Somewhere (wish I could retrieve where) you wrote you’ll miss being “forced to live.” You said it there, for me. Related: my adorable French friends. Back in NYC for two-plus months after five months in Paris and provinces, GallicFever.com chronicles my collection of the many French culture resources in Manhattan. (Would Brooklyn force me to live? Hm.)
I marvel at the gentillesse of your Coloradans and wish my NewYorkers would compete. I do, of course, know why you don’t miss EDF, et al.
Merci for your belles photos, they can help chase the cafard. (Btw, petite question: I have no pinterest account and am ignorant, so wonder why you don’t want your photos pinned — are pinned photos not credited?
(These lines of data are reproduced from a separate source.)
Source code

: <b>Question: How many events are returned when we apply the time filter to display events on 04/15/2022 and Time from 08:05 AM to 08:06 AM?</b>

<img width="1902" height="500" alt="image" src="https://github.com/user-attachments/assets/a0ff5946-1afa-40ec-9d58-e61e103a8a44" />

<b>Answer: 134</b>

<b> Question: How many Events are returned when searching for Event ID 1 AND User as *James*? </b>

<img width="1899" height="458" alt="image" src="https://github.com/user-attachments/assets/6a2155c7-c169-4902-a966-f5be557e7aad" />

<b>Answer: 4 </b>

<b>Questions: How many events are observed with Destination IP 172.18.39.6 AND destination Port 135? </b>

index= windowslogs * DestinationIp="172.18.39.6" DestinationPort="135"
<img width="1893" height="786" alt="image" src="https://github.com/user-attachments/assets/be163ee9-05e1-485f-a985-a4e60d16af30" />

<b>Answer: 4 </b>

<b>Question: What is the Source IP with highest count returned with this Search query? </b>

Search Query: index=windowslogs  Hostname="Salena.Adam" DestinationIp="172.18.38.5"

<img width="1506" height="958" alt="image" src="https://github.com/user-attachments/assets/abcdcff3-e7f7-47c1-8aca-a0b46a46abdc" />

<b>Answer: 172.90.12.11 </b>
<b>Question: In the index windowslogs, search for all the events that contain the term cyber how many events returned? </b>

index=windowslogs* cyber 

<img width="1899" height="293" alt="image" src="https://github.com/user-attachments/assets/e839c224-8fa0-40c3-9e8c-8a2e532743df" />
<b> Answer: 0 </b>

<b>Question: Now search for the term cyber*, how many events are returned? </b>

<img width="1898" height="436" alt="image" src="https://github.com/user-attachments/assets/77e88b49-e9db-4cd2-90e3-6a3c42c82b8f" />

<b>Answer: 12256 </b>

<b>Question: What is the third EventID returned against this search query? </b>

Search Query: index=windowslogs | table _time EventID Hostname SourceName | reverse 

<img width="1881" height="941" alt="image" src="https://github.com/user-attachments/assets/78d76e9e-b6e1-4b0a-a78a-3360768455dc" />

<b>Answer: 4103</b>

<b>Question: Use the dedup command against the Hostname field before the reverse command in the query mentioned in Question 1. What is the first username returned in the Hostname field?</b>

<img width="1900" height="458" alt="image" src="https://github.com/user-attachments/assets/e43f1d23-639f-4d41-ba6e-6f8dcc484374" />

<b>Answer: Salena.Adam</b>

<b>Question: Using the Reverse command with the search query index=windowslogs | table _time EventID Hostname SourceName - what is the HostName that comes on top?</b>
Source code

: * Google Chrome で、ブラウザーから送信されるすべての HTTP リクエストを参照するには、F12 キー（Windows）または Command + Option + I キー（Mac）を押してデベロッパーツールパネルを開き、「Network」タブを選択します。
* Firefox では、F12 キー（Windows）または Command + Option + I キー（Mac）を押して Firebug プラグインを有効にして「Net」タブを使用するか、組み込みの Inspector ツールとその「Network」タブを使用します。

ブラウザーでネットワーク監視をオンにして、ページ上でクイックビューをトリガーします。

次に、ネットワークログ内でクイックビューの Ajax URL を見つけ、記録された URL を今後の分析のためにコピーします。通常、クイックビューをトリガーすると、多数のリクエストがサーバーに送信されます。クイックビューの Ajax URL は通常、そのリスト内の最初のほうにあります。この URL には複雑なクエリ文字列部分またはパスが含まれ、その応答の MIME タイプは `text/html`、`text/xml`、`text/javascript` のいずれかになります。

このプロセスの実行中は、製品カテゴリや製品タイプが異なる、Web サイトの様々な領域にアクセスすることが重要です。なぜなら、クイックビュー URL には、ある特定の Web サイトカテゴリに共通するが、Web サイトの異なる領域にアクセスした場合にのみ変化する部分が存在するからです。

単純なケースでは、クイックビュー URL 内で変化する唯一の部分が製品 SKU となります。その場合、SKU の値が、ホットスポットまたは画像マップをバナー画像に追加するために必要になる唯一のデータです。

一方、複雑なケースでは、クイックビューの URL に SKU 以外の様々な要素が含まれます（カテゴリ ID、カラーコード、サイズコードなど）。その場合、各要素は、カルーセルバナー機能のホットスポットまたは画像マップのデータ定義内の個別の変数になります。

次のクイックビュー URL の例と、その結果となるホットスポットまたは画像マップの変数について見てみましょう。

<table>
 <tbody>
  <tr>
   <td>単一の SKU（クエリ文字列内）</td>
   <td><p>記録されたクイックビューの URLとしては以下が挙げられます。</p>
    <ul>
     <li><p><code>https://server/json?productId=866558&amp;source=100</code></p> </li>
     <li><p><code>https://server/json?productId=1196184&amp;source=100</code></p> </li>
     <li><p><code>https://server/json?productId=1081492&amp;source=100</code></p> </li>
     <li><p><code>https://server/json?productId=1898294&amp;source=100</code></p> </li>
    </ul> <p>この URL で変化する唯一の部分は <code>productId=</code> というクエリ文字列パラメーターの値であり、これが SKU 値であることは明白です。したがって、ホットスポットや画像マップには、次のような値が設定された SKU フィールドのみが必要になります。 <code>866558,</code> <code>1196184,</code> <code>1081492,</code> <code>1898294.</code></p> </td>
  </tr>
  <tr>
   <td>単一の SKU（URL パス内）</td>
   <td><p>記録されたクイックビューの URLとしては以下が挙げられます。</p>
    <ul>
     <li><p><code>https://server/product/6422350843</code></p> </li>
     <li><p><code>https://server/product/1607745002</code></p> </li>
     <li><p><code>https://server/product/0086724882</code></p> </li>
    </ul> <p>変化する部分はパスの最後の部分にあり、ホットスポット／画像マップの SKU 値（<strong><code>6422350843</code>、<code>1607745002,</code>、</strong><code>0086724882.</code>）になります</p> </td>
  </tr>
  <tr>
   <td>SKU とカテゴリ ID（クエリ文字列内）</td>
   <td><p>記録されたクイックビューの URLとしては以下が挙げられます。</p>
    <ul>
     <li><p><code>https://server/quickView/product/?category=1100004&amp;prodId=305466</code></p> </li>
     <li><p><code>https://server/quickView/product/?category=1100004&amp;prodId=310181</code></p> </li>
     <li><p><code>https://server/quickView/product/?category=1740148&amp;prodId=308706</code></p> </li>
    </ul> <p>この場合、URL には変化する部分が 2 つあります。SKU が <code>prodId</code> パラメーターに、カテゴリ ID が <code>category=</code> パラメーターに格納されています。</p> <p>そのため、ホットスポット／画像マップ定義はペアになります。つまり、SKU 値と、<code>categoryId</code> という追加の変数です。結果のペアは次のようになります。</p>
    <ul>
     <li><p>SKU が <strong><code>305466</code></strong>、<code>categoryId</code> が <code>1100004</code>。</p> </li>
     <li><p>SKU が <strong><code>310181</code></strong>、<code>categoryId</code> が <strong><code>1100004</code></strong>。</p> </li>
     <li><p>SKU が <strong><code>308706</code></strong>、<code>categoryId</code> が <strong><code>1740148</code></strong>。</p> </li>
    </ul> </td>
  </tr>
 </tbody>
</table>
If they ARE, is not a broader audience desirable?)
I so identify and wish you bonne reinstallation, bon courage!
Thanks for your encouragement. It’s been a difficult rentree, but I’m trying to make things work. It has been so very sad following the news in Paris over the last week. I’m so proud of all my friends who have marched in the demonstrations. Je suis Charlie–we all are.
Yes the news from Paris has been tragic the past 10 days or so – so very sad. The marches were uplifting to see and a wonderful spirited response. Hope you are feeling a bit brighter about things now Nancy I realise it’s been a tough adjustment for you leaving Paris. I still pop over to your blog to take a look as I only connected with you towards the end and missed a lot of the earlier posts. Warm wishes to you for 2015. As you say we all are “Je suis Charlie”!